How are we addressing passenger requests for more bike storage onboard? Why can’t there just be more bike cars added?
We are aware that certain trains do not always have sufficient capacity for bikes, and we’re doing our best to remedy that issue. The obvious answer would be to add more bike cars, and that’s generally what people ask for. Unfortunately, there are only so many bike cars in the Capitol Corridor train fleet, and we simply don’t have enough to accommodate all trains that could use more space for bikes.

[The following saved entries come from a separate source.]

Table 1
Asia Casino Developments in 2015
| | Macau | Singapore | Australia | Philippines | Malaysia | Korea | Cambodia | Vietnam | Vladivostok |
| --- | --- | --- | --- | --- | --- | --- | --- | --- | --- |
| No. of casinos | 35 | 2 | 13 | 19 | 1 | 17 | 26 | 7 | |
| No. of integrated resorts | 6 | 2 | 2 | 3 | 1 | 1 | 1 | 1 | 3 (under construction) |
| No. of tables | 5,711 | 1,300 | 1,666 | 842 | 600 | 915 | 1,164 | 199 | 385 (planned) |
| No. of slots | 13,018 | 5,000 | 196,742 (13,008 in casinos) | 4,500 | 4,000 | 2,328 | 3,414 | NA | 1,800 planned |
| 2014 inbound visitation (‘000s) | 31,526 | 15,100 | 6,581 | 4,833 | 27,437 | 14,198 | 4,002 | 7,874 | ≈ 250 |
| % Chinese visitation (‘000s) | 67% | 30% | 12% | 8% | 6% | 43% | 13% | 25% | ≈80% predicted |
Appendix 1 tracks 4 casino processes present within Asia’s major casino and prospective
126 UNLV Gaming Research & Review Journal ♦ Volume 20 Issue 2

There is a long-term effort to purchase more train cars for the service; however, this will take at least five to ten years due to the lack of manufacturers in the United States who can produce the type of passenger train cars we need. That said, we’re very close to ordering bike storage racks that will increase on board capacity by 33%. We are also currently working with a consultant to design bike storage for some of our baggage cars.

If there won’t be an expansion of bike cars, what can be done to address first- and last-mile transportation for those who want to use bikes?
For those who can’t or don’t want to bring a bike on board the train, we hope first and last mile solutions for bicycles will be provided by bike share or bike rental services. In the Bay Area, there are already Ford GoBike stations near the Berkeley, Emeryville, and San Jose-Diridon stations, and additional locations  are in development. Additionally, in the Sacramento area, an electric bike share program, led by Social Bicycles, is planning to launch sometime in 2018.